Une vue générale de l’exposition (Cl. Claude Bureau)
Exposition biennale de la
« Jeune Gravure Contemporaine »
8 février – 1er mars 2023
Mairie du VIe arrondissement
78 rue Bonaparte 75006 Paris
Suivant une mode maintenant bien répandue parmi les organisateurs d’expositions annuelles, biennales ou triennales, c’est à travers ce thème que l’association « Jeune Gravure Contemporaine » a convié ses sociétaires et leurs invités à élaborer leur participation pour sa traditionnelle biennale au salon du « Vieux Colombier » de la mairie du VIe à Paris. Une part des cimaises est aussi consacrée à une petite rétrospective en hommage à un de ses sociétaires et ancien président récemment disparu : André Béguin.
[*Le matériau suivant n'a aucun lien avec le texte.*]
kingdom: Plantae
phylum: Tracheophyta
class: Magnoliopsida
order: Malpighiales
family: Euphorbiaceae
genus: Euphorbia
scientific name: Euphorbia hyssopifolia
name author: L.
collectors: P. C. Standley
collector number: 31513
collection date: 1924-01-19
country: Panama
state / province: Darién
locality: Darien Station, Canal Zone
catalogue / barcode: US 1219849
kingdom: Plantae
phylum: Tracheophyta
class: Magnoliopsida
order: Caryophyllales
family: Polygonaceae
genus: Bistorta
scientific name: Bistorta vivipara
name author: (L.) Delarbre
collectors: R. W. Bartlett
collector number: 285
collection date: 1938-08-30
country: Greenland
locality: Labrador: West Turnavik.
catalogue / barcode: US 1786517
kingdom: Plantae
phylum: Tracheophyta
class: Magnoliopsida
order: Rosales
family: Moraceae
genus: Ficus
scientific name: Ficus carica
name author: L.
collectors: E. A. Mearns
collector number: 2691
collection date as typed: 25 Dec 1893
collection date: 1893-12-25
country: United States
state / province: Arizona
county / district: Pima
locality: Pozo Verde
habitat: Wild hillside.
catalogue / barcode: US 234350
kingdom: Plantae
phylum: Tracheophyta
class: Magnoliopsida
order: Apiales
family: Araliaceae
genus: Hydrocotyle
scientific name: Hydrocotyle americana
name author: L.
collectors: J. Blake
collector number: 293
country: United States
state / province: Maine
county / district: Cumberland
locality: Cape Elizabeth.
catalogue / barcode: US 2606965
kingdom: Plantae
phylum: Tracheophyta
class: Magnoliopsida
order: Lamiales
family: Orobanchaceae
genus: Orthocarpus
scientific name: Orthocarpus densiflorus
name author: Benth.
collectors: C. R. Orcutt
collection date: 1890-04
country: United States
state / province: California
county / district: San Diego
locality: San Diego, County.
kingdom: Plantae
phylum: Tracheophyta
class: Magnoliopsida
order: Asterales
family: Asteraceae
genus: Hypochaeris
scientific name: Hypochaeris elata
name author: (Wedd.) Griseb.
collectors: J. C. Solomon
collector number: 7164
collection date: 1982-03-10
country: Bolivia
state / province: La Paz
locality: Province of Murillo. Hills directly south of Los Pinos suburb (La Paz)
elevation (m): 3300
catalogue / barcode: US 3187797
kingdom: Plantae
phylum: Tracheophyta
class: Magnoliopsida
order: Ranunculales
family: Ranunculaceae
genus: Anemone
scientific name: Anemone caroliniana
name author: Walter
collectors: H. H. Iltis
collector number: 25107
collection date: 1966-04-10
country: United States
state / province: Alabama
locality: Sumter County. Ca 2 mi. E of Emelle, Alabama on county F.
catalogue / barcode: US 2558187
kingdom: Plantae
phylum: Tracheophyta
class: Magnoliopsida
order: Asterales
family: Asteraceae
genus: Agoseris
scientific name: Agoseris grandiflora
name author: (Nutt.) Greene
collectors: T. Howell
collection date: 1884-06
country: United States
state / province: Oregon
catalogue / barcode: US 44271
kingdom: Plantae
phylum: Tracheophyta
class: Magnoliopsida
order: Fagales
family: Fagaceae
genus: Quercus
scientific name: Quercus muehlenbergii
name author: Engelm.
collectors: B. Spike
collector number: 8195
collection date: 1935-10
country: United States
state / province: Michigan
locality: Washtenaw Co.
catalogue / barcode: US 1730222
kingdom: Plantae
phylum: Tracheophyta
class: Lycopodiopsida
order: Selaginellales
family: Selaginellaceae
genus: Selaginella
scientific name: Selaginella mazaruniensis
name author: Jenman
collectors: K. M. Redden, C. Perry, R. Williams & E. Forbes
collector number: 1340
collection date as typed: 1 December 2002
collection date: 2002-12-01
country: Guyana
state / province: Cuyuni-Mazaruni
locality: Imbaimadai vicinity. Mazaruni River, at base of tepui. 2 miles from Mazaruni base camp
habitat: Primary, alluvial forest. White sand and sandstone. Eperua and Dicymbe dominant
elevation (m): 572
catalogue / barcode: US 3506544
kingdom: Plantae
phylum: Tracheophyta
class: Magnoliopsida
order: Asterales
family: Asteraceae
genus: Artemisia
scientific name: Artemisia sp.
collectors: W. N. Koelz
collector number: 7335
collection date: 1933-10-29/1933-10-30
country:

Boire à travers une paille est enfantin et anodin, boire de travers peut s’avérer dangereux voire fatal. Marcher à travers une forêt apaise les tourments, marcher de travers augure mal de sa bonne réputation. Regarder à travers des lunettes semble habituel, regarder de travers son prochain demeure toujours inamical. Et, ainsi de suite. Le visiteur, prévenu par ce jeu aux multiples entrées et significations, s’attend donc, au cours de sa déambulation attentive dans la vaste salle et son promenoir en mezzanine, à de nombreuses transcriptions graphiques de ces jeux de mots. Souvent le fil est bien ténu entre la contrainte imposée et les propositions formelles. L’accrochage soigné donne cependant toute sa place à l’univers personnel de chacun des artistes présents grâce au nombre de leurs estampes exposées. Il ne reste plus qu’à laisser son regard capter celles qui retiennent la vigilance et l’émotion.
Les triptyques de Caroline Garcia et Rosa Burdeos (Cl. Claude Bureau)
Les planchettes de Caroline Garcia toutes empilées de travers en équilibre précaire passent à travers trois grandes pages blanches infiniment. Les paysages à la dérive de Line Sialelli s’écroulent de travers sur la gauche où des lévriers féroces tentent de pister toute une faune réfugiée au travers d’un entrelacs de branchages tandis qu’un pauvre randonneur lutte pour échapper aux vagues tourbillonnantes qui tranchent celui où il marchait. On peut passer au travers des noirs arcs en plein cintre des obscurs tunnels mémoriels de Pascale Simonet sans rompre le fil d’Ariane rouge qui les traverse. Dans son style minimal Anne Paulus pose de travers un disque blanc à peine parsemé de constellations noires au travers duquel un faisceau de traits brisés en verre transparent luit.
Le panneau de Toshiko Hishida (Cl. Claude Bureau)
Toshiko Hishida manie avec virtuosité les transparences de ses encres au travers d’objets quotidiens : verres et vases où se jouent les diffractions de la lumière. Les plaques de carton gravé multicolores de Dominique Moindraut toutes juxtaposées de travers au centre de trois plages blanches défient les certitudes orthogonales du monde carré qui les supporte. Il faut savoir gré à Nicolas Sochos d’avoir invité Paul Diemunsch qui regarde de travers ses semblables d’hier et d’aujourd’hui dont le burlesque et le tragique s’entremêlent dans des mises en scène picaresques aux traits acérés et sûrs. Enfin, les créatures hallucinées et dés-ailées de Violaine Fayolle s’égaillent à travers les frises, cintres et portants de ses petits théâtres découpés en une poétique partie de cache-cache. Comme le rappelle le très documenté catalogue de l’exposition, la qualité formelle et la probité technique sont donc de nouveau au rendez-vous de ce presque centenaire événement stampassin.